> **Problem to solve**: Once you find the line containing "smartphone: none [62,414,121,444]" in the data below, copy it and each following line exactly, up to and including the line containing "coffee cup: none", and nothing else.

(Study material begins)

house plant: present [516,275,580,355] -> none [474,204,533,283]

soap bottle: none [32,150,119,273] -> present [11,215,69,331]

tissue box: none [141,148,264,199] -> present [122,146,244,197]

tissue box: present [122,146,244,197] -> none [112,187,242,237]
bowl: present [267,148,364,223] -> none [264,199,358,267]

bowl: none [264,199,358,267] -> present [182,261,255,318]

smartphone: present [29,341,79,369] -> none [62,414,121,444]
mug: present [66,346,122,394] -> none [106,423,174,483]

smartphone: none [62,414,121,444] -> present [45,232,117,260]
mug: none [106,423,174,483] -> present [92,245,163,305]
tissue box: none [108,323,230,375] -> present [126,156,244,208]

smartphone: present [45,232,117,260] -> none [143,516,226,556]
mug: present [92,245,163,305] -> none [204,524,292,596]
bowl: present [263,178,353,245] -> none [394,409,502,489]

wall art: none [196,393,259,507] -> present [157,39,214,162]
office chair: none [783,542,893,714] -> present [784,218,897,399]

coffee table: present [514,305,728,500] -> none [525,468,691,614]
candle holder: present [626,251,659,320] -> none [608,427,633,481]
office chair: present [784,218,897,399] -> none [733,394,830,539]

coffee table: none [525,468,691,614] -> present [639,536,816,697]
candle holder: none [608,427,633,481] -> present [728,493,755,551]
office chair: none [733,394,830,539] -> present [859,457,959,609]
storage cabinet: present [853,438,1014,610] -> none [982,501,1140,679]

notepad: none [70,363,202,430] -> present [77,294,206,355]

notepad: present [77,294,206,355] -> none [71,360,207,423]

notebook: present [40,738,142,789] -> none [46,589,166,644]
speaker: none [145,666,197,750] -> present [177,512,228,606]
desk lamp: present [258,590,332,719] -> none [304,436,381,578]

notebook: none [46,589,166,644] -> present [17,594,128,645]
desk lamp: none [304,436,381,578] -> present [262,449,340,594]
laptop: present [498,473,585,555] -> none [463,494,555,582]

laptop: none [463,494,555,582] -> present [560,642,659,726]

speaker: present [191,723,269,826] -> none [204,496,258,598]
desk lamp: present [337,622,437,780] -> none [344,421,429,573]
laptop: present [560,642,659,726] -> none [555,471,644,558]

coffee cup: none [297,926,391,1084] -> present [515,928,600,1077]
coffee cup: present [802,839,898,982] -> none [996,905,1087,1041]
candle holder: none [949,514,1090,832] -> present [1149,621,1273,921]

(Study material ends)

> **Exercise result**:
smartphone: none [62,414,121,444] -> present [45,232,117,260]
mug: none [106,423,174,483] -> present [92,245,163,305]
tissue box: none [108,323,230,375] -> present [126,156,244,208]

smartphone: present [45,232,117,260] -> none [143,516,226,556]
mug: present [92,245,163,305] -> none [204,524,292,596]
bowl: present [263,178,353,245] -> none [394,409,502,489]

wall art: none [196,393,259,507] -> present [157,39,214,162]
office chair: none [783,542,893,714] -> present [784,218,897,399]

coffee table: present [514,305,728,500] -> none [525,468,691,614]
candle holder: present [626,251,659,320] -> none [608,427,633,481]
office chair: present [784,218,897,399] -> none [733,394,830,539]

coffee table: none [525,468,691,614] -> present [639,536,816,697]
candle holder: none [608,427,633,481] -> present [728,493,755,551]
office chair: none [733,394,830,539] -> present [859,457,959,609]
storage cabinet: present [853,438,1014,610] -> none [982,501,1140,679]

notepad: none [70,363,202,430] -> present [77,294,206,355]

notepad: present [77,294,206,355] -> none [71,360,207,423]

notebook: present [40,738,142,789] -> none [46,589,166,644]
speaker: none [145,666,197,750] -> present [177,512,228,606]
desk lamp: present [258,590,332,719] -> none [304,436,381,578]

notebook: none [46,589,166,644] -> present [17,594,128,645]
desk lamp: none [304,436,381,578] -> present [262,449,340,594]
laptop: present [498,473,585,555] -> none [463,494,555,582]

laptop: none [463,494,555,582] -> present [560,642,659,726]

speaker: present [191,723,269,826] -> none [204,496,258,598]
desk lamp: present [337,622,437,780] -> none [344,421,429,573]
laptop: present [560,642,659,726] -> none [555,471,644,558]

coffee cup: none [297,926,391,1084] -> present [515,928,600,1077]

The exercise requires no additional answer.